The development is said to coincide with increased brain volume, and many linguists see language structure has evolved to serve specific communicative functions. Language is processed in many different locations in the human brain, but especially in Broca's area and Wernicke's area. Humans acquire language through social interaction in childhood, and children are able to speak eloquently about the age of three years. The use of language has its roots in human culture. Therefore, not only used for communication, language also has many social and cultural functions, such as to indicate the identity of a group, social stratification and for social and entertainment sets.
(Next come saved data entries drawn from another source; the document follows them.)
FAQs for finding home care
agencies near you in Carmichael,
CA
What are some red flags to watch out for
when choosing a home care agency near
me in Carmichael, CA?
All languages ​​rely on the process of semiosis to associate certain cues with meaning. Oral language and sign language has a phonological system that governs how the symbols are used to form sequences known as words or morphemes, and a system of syntax that governs how words and morphemes Katan combined to form phrases and mentions. Languages ​​change and vary over time, and the history of their evolution can be reconstructed by comparing modern languages ​​to determine which properties should be owned by the language of their ancestors so that future changes can occur. A group of languages ​​descended from a common ancestor is known as a family of languages. The language used in the world today belong to the Indo-European family, which include languages ​​such as English, Spanish, Portuguese, Russian and Hindi; Sino-Tibetan language, spanning Mandarin, Cantonese and other; Semitic languages, spanning Arabic, Amharic and Hebrew , and Bantu languages, spanning Swahili, Zulu, Shona and hundreds of other languages ​​used in Africa. The general consensus is between 50% to 90% of the language used now likely to be extinct by 2100.